EXERCISE DETAILS:
Your response should contain every line from the data below that holds the string "minor".

GIVEN DATA:
>>>>>
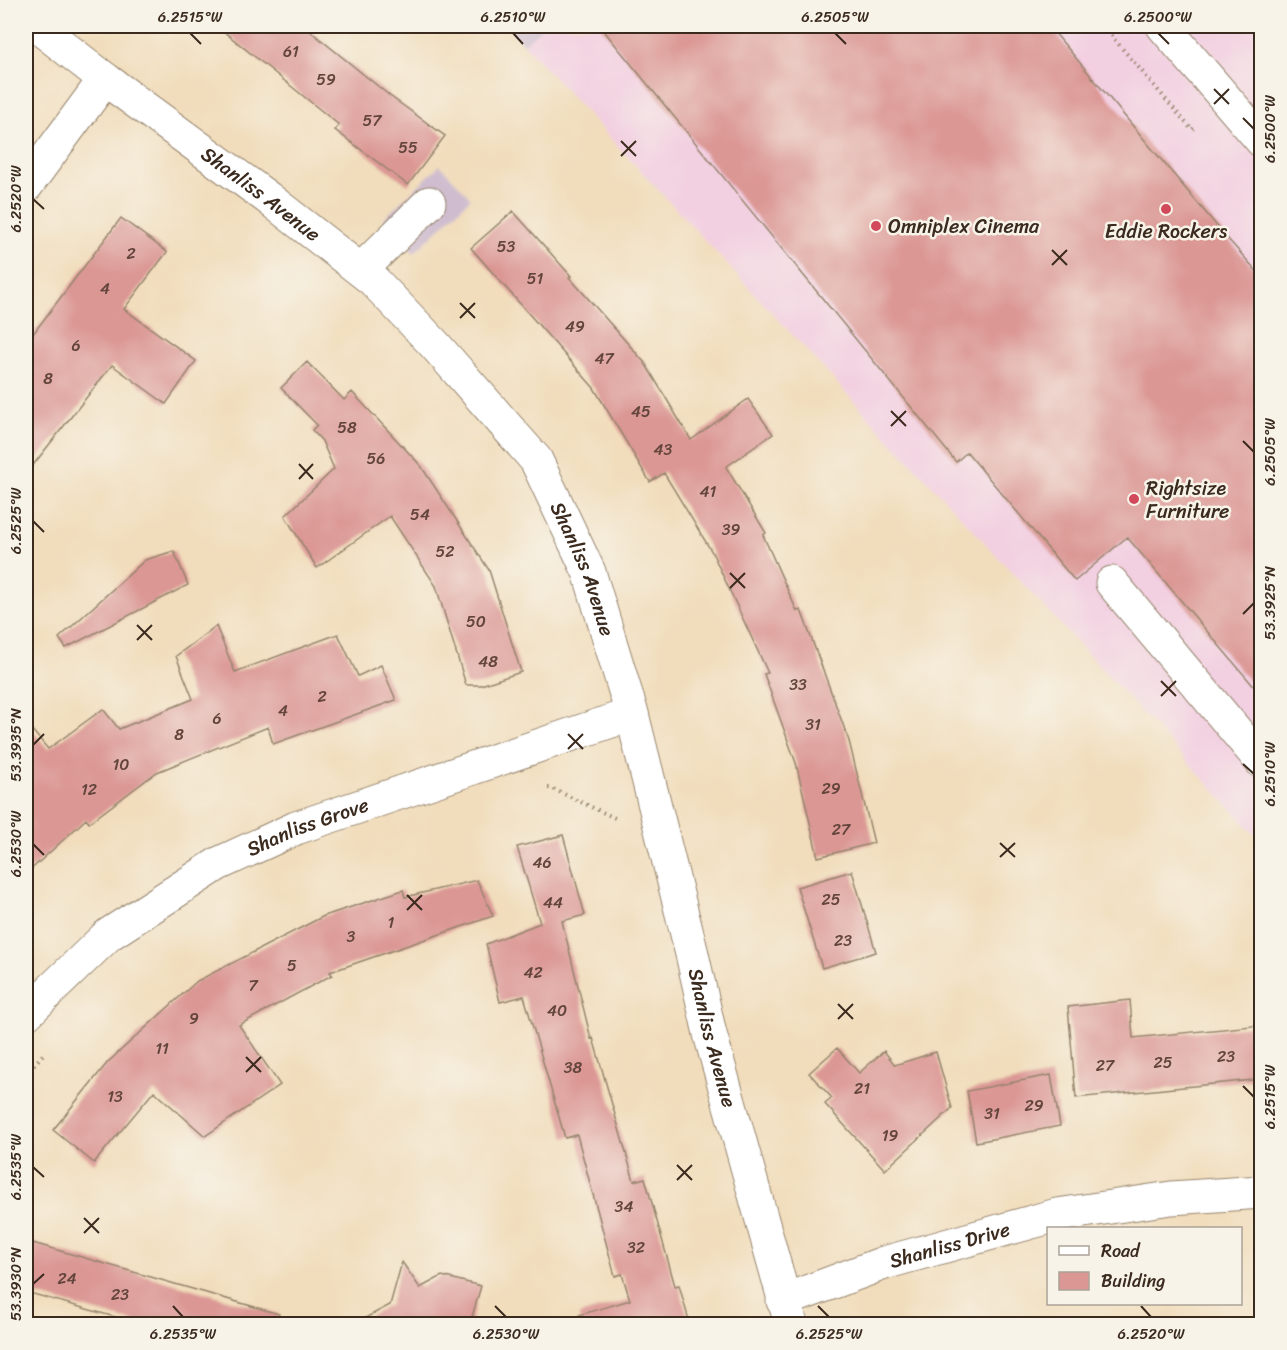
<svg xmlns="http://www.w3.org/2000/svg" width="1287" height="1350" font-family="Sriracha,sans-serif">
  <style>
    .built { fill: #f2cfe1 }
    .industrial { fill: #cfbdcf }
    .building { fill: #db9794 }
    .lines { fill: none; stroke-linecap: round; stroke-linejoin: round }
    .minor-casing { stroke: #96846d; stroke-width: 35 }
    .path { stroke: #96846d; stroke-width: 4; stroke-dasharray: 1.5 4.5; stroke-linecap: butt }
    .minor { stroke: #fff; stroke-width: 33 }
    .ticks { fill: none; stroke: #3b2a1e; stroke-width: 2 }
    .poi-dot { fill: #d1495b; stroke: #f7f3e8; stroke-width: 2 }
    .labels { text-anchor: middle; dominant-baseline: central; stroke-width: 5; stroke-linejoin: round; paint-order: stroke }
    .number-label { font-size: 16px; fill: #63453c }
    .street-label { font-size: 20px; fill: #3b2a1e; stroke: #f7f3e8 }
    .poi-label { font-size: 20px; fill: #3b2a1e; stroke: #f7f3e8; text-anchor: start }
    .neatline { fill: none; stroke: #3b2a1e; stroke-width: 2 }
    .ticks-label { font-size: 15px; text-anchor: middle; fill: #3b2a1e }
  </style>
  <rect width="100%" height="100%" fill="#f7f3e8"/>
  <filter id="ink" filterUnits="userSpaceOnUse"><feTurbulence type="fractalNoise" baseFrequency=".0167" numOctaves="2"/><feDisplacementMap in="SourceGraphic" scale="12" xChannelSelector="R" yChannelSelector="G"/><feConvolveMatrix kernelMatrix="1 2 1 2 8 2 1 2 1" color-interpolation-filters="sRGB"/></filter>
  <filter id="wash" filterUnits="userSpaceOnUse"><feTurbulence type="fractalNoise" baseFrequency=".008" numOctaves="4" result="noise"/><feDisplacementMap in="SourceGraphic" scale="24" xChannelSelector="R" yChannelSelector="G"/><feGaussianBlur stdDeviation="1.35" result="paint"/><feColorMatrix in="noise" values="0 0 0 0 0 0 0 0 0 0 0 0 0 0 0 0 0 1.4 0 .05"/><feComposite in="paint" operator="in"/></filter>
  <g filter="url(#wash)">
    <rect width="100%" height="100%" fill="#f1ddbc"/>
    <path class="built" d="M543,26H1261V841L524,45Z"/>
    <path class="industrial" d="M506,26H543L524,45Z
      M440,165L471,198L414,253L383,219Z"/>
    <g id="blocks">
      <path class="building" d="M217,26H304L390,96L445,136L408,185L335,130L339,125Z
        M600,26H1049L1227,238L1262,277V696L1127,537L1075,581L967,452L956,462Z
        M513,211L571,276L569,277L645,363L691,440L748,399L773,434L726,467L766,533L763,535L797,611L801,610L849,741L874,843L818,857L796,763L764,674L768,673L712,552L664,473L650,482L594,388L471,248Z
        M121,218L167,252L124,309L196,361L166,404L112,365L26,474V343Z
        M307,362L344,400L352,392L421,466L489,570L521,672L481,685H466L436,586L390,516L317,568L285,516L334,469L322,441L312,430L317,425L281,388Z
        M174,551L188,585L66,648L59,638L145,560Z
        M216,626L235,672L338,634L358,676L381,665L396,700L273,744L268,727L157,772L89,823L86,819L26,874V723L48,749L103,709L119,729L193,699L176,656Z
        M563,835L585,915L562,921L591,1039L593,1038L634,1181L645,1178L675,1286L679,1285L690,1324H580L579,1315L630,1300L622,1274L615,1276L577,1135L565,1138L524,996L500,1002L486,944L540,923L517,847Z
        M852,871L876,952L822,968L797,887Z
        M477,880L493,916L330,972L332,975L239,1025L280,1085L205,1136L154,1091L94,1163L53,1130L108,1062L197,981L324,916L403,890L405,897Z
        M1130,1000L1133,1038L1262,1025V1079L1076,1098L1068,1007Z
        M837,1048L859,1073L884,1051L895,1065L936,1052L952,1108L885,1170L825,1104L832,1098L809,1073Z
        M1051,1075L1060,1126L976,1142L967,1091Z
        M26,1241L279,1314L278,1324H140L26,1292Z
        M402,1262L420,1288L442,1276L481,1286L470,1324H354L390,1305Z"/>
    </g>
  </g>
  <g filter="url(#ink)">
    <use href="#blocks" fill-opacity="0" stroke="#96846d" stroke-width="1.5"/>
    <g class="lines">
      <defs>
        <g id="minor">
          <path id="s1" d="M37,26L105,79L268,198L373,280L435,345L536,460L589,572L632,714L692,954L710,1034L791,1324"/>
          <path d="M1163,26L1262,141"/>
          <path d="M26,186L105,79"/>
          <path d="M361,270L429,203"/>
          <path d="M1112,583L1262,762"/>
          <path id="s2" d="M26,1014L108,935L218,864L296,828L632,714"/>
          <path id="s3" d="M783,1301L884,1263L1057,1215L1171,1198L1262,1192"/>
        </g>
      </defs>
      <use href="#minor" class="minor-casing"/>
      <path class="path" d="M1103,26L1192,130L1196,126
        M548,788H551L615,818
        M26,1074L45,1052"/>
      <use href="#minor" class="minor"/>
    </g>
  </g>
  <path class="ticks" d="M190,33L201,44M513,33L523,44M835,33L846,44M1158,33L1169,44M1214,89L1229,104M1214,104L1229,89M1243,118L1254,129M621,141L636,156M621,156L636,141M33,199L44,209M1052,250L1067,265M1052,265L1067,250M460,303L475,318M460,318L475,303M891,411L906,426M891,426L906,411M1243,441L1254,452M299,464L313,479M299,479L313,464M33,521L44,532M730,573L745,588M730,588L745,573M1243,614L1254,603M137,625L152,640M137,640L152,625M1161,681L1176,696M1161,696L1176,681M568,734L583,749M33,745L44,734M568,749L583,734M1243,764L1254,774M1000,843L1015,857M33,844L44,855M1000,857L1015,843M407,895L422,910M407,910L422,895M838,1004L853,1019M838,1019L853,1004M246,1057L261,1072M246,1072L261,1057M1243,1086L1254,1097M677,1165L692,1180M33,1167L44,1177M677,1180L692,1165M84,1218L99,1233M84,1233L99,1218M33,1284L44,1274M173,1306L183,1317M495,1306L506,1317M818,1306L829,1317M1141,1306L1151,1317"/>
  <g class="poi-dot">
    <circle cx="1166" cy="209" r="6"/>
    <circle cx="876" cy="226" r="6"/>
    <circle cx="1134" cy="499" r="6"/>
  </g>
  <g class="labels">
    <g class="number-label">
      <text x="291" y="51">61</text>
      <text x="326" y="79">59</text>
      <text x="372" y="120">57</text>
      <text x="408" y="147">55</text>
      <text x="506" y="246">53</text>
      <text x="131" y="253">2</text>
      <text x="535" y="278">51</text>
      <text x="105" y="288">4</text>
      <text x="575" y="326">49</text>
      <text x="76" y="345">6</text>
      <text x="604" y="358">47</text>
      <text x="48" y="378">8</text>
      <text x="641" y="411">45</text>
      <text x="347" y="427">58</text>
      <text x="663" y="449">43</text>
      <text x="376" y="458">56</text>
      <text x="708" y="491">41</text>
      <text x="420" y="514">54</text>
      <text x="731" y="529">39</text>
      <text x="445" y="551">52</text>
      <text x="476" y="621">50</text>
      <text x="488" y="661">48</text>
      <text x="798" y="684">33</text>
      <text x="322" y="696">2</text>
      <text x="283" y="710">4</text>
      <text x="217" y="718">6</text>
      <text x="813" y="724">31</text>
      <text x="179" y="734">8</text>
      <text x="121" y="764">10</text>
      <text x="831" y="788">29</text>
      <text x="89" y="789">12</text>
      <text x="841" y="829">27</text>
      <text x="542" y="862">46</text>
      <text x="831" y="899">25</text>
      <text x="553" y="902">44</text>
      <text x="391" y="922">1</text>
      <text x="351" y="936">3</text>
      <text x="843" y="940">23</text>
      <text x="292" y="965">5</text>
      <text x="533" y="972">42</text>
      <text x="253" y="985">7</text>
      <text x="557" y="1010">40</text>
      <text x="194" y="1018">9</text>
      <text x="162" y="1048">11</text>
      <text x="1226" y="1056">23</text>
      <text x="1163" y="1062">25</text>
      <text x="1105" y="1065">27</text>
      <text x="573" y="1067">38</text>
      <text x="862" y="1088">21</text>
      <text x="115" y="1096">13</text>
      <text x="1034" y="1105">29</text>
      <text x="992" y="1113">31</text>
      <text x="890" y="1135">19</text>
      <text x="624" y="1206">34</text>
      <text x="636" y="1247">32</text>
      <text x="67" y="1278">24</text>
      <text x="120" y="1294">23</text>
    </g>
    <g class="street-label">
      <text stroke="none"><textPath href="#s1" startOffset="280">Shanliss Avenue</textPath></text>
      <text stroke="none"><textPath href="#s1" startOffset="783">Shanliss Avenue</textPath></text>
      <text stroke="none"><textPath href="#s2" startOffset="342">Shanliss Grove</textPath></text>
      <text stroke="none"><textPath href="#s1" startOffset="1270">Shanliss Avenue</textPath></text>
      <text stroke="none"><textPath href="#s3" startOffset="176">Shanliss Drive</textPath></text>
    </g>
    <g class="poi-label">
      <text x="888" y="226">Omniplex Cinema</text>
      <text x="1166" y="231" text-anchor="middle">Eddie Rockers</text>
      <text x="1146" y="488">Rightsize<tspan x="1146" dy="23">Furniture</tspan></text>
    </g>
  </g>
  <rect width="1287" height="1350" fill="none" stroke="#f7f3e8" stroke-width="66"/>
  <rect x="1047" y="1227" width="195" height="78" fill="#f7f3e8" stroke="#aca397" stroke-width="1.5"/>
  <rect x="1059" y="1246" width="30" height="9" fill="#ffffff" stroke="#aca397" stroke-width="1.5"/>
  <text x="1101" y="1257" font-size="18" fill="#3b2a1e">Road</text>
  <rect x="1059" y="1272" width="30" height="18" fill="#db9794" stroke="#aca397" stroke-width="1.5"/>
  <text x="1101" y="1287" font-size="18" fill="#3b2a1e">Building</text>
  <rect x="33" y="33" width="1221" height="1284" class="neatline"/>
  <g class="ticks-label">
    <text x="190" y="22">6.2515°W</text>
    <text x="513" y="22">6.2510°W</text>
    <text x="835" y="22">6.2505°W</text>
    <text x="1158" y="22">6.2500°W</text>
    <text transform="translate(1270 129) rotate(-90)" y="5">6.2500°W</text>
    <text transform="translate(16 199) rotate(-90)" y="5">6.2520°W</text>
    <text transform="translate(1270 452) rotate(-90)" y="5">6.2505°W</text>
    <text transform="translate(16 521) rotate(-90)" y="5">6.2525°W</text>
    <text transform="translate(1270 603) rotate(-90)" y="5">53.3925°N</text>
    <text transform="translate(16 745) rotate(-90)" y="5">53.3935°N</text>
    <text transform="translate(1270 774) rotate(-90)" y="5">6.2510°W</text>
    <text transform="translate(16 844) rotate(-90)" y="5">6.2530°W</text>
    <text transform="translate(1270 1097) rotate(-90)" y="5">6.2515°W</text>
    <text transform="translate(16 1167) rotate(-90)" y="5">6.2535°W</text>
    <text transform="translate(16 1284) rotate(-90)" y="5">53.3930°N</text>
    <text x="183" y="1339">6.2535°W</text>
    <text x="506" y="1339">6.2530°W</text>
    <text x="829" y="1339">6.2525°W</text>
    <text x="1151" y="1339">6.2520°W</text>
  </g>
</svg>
<<<<<
WRITTEN SOLUTION:
    .minor-casing { stroke: #96846d; stroke-width: 35 }
    .minor { stroke: #fff; stroke-width: 33 }
        <g id="minor">
      <use href="#minor" class="minor-casing"/>
      <use href="#minor" class="minor"/>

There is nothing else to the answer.